Why is Good Performing CPE More Critical Than Ever?
With so many people spending time at home during the COVID-19 crisis, the use of CPEs needs to be as seamless and hassle-free as possible. Whether it is data CPE devices or video CPEs, or combined multi-function devices are more common today, people rely more than ever on technology to work properly. Converged devices can provide multiple services at once, including Internet, video, phone, and Wi-Fi services. The combinations are endless and can present a challenge to both the users and the providers of such devices due to their complexity. The need for accurate and reliable connections to the outside world has become more important than ever during the COVID crisis. The complexity of these devices is not only related to the technology inside them, but the need to connect these devices to a myriad of other CPE devices inside the customer's home. Such devices may also need to support Wi-Fi 6 or 10G connections for mobile phones, laptops, tablets, game consoles, and of course, a variety of smart home devices. These can be wireless alarms, cameras, vacuum cleaners, refrigerators and even washers and dryers. Internet of Things (IoT) devices present a challenge to providers as providers rarely provide the equipment to which the main CPE must be connected.
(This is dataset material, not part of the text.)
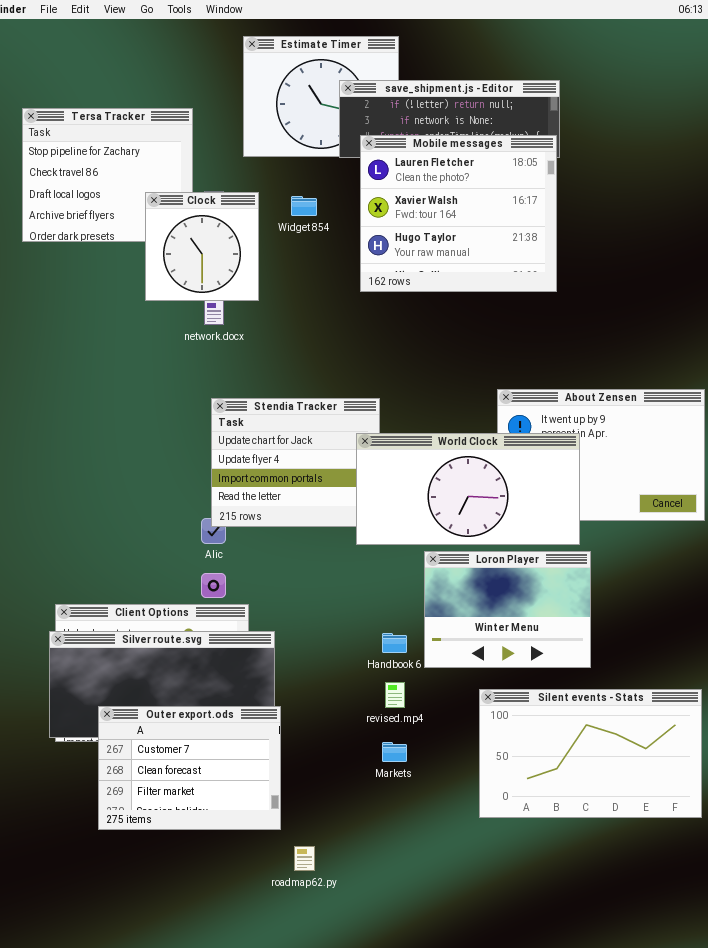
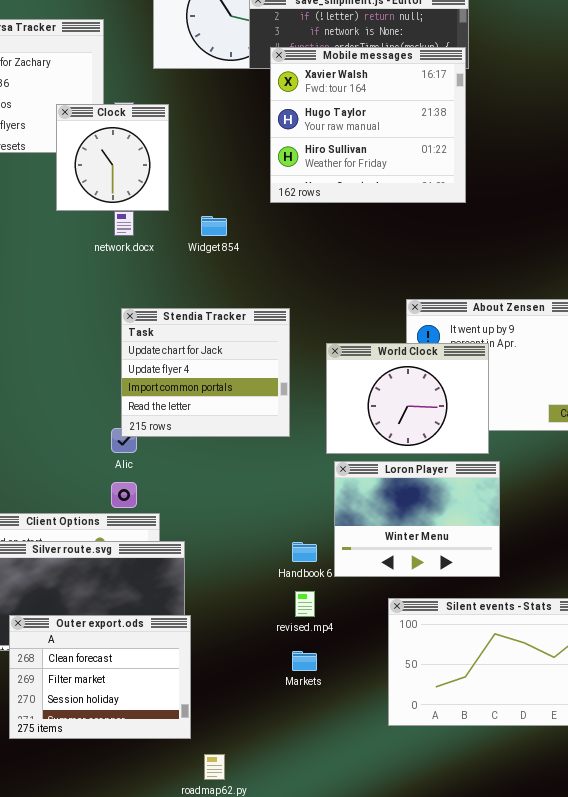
Mobile messages: [360,135,557,292] -> [270,47,466,203], scrolled down 1 row
Widget 854: [291,196,317,216] -> [201,216,227,236], moved
World Clock: [356,433,580,545] -> [326,343,489,454], resized
Outer export.ods: [98,706,281,830] -> [9,615,191,739], scrolled down 1 row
The Provider CPE Challenge
As mentioned, most network operators provide CPE for their customers. This CPE is rarely new and unused, but more likely it is a device that has been recycled from a previous customer. Operators receive thousands of such equipment from their customers every week. CPE may be returned because it was faulty, the customer moved to a different area, or the customer changed their level of service. The operator receives this equipment from its technicians or via mail and then needs to qualify these equipment as "good" or "bad". While most equipment is in good working order and may only need to be cleaned and repackaged, some are defective and will need to be repaired or scrapped.